-------- EXTRACTED RECORDS
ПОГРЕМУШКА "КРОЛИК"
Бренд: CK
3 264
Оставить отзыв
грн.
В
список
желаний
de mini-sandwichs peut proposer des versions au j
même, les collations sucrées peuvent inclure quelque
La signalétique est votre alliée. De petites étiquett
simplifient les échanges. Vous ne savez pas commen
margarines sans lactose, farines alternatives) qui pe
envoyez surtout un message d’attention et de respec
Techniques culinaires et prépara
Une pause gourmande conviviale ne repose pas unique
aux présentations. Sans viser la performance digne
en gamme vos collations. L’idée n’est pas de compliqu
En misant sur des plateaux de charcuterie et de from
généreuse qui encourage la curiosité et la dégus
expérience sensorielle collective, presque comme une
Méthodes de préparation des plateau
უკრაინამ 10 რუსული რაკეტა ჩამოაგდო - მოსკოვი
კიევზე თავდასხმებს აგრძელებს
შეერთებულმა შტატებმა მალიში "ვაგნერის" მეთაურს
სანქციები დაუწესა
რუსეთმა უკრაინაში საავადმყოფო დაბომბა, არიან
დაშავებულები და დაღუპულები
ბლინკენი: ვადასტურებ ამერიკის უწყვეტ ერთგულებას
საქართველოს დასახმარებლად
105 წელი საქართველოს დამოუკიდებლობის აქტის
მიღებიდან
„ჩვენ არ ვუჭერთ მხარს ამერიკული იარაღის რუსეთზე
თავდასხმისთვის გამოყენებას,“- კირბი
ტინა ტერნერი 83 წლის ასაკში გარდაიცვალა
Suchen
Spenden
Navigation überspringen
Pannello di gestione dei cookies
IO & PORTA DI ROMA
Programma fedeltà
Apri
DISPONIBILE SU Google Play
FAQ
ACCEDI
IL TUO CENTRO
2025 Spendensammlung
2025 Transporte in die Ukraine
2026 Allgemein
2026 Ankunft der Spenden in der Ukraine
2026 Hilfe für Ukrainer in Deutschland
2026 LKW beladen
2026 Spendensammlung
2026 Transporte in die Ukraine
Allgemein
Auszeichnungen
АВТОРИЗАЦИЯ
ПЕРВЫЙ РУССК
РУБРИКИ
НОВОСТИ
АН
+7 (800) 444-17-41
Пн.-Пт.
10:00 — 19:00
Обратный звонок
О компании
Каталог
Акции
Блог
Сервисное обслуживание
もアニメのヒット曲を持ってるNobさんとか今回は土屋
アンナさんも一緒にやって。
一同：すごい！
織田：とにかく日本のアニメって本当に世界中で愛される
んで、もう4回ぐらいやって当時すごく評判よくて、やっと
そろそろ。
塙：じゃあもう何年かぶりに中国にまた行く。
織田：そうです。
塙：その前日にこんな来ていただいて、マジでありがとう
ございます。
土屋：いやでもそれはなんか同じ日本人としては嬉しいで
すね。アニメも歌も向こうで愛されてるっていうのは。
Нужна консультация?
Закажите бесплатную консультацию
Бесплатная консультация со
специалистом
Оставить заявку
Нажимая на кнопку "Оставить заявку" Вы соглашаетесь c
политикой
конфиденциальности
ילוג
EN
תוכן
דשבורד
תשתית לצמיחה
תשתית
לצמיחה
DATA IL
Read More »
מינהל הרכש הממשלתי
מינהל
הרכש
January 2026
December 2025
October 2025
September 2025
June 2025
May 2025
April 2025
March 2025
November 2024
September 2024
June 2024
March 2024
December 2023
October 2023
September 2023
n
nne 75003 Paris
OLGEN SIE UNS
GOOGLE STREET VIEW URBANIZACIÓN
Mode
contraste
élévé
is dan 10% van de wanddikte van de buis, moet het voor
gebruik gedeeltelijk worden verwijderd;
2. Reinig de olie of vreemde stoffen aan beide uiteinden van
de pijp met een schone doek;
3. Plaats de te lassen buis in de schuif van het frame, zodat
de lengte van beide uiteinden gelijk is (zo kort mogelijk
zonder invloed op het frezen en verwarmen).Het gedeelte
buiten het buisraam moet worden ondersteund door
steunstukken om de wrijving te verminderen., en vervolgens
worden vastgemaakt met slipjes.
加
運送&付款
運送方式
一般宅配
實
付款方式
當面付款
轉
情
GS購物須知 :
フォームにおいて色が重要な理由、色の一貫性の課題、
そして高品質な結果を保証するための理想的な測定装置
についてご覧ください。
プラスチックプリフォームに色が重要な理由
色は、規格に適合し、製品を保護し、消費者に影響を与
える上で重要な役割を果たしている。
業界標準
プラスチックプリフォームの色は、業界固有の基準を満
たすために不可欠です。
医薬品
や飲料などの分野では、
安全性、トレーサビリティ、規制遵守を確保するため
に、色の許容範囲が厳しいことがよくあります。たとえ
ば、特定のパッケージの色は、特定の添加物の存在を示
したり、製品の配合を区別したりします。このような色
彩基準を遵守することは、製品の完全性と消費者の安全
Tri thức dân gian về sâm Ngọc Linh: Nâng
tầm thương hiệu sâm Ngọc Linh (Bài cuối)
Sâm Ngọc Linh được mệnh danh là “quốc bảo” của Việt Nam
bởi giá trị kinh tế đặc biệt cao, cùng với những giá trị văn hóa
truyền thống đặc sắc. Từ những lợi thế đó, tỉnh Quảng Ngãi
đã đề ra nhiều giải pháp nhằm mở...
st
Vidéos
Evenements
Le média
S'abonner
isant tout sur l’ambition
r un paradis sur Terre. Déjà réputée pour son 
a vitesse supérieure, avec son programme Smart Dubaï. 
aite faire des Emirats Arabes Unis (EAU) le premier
----------------
* WORK INSTRUCTION
Repeat the whole of the data above exactly as it appears.

* EXERCISE OUTPUT
ПОГРЕМУШКА "КРОЛИК"
Бренд: CK
3 264
Оставить отзыв
грн.
В
список
желаний
de mini-sandwichs peut proposer des versions au j
même, les collations sucrées peuvent inclure quelque
La signalétique est votre alliée. De petites étiquett
simplifient les échanges. Vous ne savez pas commen
margarines sans lactose, farines alternatives) qui pe
envoyez surtout un message d’attention et de respec
Techniques culinaires et prépara
Une pause gourmande conviviale ne repose pas unique
aux présentations. Sans viser la performance digne
en gamme vos collations. L’idée n’est pas de compliqu
En misant sur des plateaux de charcuterie et de from
généreuse qui encourage la curiosité et la dégus
expérience sensorielle collective, presque comme une
Méthodes de préparation des plateau
უკრაინამ 10 რუსული რაკეტა ჩამოაგდო - მოსკოვი
კიევზე თავდასხმებს აგრძელებს
შეერთებულმა შტატებმა მალიში "ვაგნერის" მეთაურს
სანქციები დაუწესა
რუსეთმა უკრაინაში საავადმყოფო დაბომბა, არიან
დაშავებულები და დაღუპულები
ბლინკენი: ვადასტურებ ამერიკის უწყვეტ ერთგულებას
საქართველოს დასახმარებლად
105 წელი საქართველოს დამოუკიდებლობის აქტის
მიღებიდან
„ჩვენ არ ვუჭერთ მხარს ამერიკული იარაღის რუსეთზე
თავდასხმისთვის გამოყენებას,“- კირბი
ტინა ტერნერი 83 წლის ასაკში გარდაიცვალა
Suchen
Spenden
Navigation überspringen
Pannello di gestione dei cookies
IO & PORTA DI ROMA
Programma fedeltà
Apri
DISPONIBILE SU Google Play
FAQ
ACCEDI
IL TUO CENTRO
2025 Spendensammlung
2025 Transporte in die Ukraine
2026 Allgemein
2026 Ankunft der Spenden in der Ukraine
2026 Hilfe für Ukrainer in Deutschland
2026 LKW beladen
2026 Spendensammlung
2026 Transporte in die Ukraine
Allgemein
Auszeichnungen
АВТОРИЗАЦИЯ
ПЕРВЫЙ РУССК
РУБРИКИ
НОВОСТИ
АН
+7 (800) 444-17-41
Пн.-Пт.
10:00 — 19:00
Обратный звонок
О компании
Каталог
Акции
Блог
Сервисное обслуживание
もアニメのヒット曲を持ってるNobさんとか今回は土屋
アンナさんも一緒にやって。
一同：すごい！
織田：とにかく日本のアニメって本当に世界中で愛される
んで、もう4回ぐらいやって当時すごく評判よくて、やっと
そろそろ。
塙：じゃあもう何年かぶりに中国にまた行く。
織田：そうです。
塙：その前日にこんな来ていただいて、マジでありがとう
ございます。
土屋：いやでもそれはなんか同じ日本人としては嬉しいで
すね。アニメも歌も向こうで愛されてるっていうのは。
Нужна консультация?
Закажите бесплатную консультацию
Бесплатная консультация со
специалистом
Оставить заявку
Нажимая на кнопку "Оставить заявку" Вы соглашаетесь c
политикой
конфиденциальности
ילוג
EN
תוכן
דשבורד
תשתית לצמיחה
תשתית
לצמיחה
DATA IL
Read More »
מינהל הרכש הממשלתי
מינהל
הרכש
January 2026
December 2025
October 2025
September 2025
June 2025
May 2025
April 2025
March 2025
November 2024
September 2024
June 2024
March 2024
December 2023
October 2023
September 2023
n
nne 75003 Paris
OLGEN SIE UNS
GOOGLE STREET VIEW URBANIZACIÓN
Mode
contraste
élévé
is dan 10% van de wanddikte van de buis, moet het voor
gebruik gedeeltelijk worden verwijderd;
2. Reinig de olie of vreemde stoffen aan beide uiteinden van
de pijp met een schone doek;
3. Plaats de te lassen buis in de schuif van het frame, zodat
de lengte van beide uiteinden gelijk is (zo kort mogelijk
zonder invloed op het frezen en verwarmen).Het gedeelte
buiten het buisraam moet worden ondersteund door
steunstukken om de wrijving te verminderen., en vervolgens
worden vastgemaakt met slipjes.
加
運送&付款
運送方式
一般宅配
實
付款方式
當面付款
轉
情
GS購物須知 :
フォームにおいて色が重要な理由、色の一貫性の課題、
そして高品質な結果を保証するための理想的な測定装置
についてご覧ください。
プラスチックプリフォームに色が重要な理由
色は、規格に適合し、製品を保護し、消費者に影響を与
える上で重要な役割を果たしている。
業界標準
プラスチックプリフォームの色は、業界固有の基準を満
たすために不可欠です。
医薬品
や飲料などの分野では、
安全性、トレーサビリティ、規制遵守を確保するため
に、色の許容範囲が厳しいことがよくあります。たとえ
ば、特定のパッケージの色は、特定の添加物の存在を示
したり、製品の配合を区別したりします。このような色
彩基準を遵守することは、製品の完全性と消費者の安全
Tri thức dân gian về sâm Ngọc Linh: Nâng
tầm thương hiệu sâm Ngọc Linh (Bài cuối)
Sâm Ngọc Linh được mệnh danh là “quốc bảo” của Việt Nam
bởi giá trị kinh tế đặc biệt cao, cùng với những giá trị văn hóa
truyền thống đặc sắc. Từ những lợi thế đó, tỉnh Quảng Ngãi
đã đề ra nhiều giải pháp nhằm mở...
st
Vidéos
Evenements
Le média
S'abonner
isant tout sur l’ambition
r un paradis sur Terre. Déjà réputée pour son 
a vitesse supérieure, avec son programme Smart Dubaï. 
aite faire des Emirats Arabes Unis (EAU) le premier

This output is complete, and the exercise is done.